RECORDS FOR PROCESSING section start

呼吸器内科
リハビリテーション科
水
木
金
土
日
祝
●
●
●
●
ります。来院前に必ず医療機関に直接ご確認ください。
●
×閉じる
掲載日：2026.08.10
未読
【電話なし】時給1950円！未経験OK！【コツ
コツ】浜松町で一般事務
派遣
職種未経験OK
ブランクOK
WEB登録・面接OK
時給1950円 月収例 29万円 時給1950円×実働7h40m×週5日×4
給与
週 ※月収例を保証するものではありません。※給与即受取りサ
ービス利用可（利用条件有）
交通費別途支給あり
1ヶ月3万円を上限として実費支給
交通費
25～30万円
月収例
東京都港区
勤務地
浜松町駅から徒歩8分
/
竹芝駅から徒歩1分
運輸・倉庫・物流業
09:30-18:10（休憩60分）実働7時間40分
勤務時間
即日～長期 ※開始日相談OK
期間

RECORDS FOR PROCESSING section end
RECORDS FOR PROCESSING section start

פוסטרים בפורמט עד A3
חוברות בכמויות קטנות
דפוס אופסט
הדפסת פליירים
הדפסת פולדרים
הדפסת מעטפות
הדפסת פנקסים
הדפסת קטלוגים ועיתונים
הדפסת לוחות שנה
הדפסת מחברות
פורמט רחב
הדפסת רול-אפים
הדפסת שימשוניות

RECORDS FOR PROCESSING section end

## EXERCISE BRIEF
Every line with the string "הדפסת" in the material should be returned.

## ANSWER SPACE
הדפסת פליירים
הדפסת פולדרים
הדפסת מעטפות
הדפסת פנקסים
הדפסת קטלוגים ועיתונים
הדפסת לוחות שנה
הדפסת מחברות
הדפסת רול-אפים
הדפסת שימשוניות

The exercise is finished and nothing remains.